I am interested in a particular protein domain and I would like to extract all instance of this domain from our whole exome data. Is this theoretically possible ? Is there any protocol / references on generating protein sequences of specific coding regions from exome data ?
Thanks in advance !
Khader, what is your input CHROM,POS,REF,ALT ? I've got a some java code to build a mRNA and to find the domains.
I am a bit puzzled by this question, it is very unclear to me what you are asking about generating protein sequences from exome data, is it only me? If you do whole exome seq you have the reference genome, correct? further you did a sequencing of genomic DNA enriched for exons, correct? Do you mean you want to infer the 'real' coding sequence and translate it (what extra information would the exome sequence provide then, as you must know all the exons to do the enrichment)? Or do you want to detect variations (e.g. SNPs) and infer the effect in terms of AA change of these variations?

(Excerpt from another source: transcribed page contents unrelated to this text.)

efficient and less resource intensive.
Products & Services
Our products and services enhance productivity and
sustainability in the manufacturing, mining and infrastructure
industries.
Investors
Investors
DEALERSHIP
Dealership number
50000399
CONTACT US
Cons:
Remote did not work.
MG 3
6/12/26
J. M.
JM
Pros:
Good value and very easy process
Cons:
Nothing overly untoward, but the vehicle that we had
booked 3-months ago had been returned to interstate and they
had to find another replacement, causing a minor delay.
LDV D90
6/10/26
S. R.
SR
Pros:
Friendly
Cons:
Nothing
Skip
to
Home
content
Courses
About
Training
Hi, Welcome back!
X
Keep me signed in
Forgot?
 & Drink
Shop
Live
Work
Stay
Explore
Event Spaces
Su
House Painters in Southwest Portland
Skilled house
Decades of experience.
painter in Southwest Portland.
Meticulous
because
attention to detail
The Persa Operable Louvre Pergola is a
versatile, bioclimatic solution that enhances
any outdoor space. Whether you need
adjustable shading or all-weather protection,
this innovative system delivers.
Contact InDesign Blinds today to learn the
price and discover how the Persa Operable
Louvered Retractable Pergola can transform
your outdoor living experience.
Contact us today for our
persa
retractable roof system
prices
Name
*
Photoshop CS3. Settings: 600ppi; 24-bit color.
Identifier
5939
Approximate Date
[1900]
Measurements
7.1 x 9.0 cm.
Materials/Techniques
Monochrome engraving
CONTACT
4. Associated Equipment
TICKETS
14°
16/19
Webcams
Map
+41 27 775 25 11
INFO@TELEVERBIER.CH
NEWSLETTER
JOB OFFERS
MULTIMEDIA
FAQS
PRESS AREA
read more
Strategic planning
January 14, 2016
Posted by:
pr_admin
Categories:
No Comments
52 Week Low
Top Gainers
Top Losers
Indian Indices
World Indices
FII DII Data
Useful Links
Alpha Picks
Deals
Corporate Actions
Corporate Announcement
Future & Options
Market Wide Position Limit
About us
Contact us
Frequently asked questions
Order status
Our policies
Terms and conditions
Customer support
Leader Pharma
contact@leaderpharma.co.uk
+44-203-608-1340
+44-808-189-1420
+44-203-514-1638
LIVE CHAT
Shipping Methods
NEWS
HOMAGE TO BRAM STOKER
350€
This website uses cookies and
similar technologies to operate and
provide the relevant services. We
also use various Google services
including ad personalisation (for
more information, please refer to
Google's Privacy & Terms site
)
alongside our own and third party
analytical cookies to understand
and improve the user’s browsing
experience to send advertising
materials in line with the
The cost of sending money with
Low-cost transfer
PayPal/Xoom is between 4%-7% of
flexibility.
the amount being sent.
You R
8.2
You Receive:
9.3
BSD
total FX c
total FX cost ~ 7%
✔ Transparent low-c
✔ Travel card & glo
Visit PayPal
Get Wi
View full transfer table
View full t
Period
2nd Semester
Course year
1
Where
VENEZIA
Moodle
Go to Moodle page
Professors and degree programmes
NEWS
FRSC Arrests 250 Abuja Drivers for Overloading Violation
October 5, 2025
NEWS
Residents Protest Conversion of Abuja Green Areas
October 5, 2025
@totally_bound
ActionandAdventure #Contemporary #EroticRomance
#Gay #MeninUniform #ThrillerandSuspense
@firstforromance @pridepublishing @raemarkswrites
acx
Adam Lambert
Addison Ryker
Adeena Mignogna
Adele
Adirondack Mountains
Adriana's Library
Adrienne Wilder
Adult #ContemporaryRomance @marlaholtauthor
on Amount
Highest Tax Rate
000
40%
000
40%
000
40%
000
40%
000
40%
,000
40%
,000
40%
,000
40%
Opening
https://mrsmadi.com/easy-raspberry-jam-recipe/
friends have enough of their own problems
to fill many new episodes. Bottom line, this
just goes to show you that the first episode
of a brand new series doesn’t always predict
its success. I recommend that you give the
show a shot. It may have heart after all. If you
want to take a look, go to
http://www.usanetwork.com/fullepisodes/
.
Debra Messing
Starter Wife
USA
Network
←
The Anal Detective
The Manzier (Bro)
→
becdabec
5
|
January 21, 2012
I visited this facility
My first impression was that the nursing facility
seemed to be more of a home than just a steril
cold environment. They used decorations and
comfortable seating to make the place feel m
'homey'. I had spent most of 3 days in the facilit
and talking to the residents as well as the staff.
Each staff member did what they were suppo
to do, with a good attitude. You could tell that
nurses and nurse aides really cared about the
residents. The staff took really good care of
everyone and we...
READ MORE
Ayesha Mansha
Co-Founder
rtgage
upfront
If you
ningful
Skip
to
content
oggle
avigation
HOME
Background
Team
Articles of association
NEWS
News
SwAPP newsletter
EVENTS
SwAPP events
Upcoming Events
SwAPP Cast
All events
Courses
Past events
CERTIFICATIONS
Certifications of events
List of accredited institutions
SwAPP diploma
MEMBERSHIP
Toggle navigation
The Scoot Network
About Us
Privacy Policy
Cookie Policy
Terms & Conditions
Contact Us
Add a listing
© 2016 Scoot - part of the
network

@Pierre Yes, I have that input. Please let me know about your approach.
@Michael: This is a more of a conceptual approach. We found a missense mutation in a very well known protein domain from our exome data. This domain is part of multiple proteins and it could have other non-deleterious mutations. All I am trying to do is to derive protein sequence from exome, so that I can do an alignment using protein sequence and see how this particular domain is affected in a personal exome.
I see. but then I would just run the sequence through transeq for all 6 frames, then maybe use PFAM to see how much of the domain is intact?
Thanks Michael. I thought of similar idea, but I don't want to the step of 6 way translation and selection(or assumption) of coding transcript. IMHO, best approach could be similar to what Pierre is suggested - merge data from existing annotations along with variants specific to personal exome.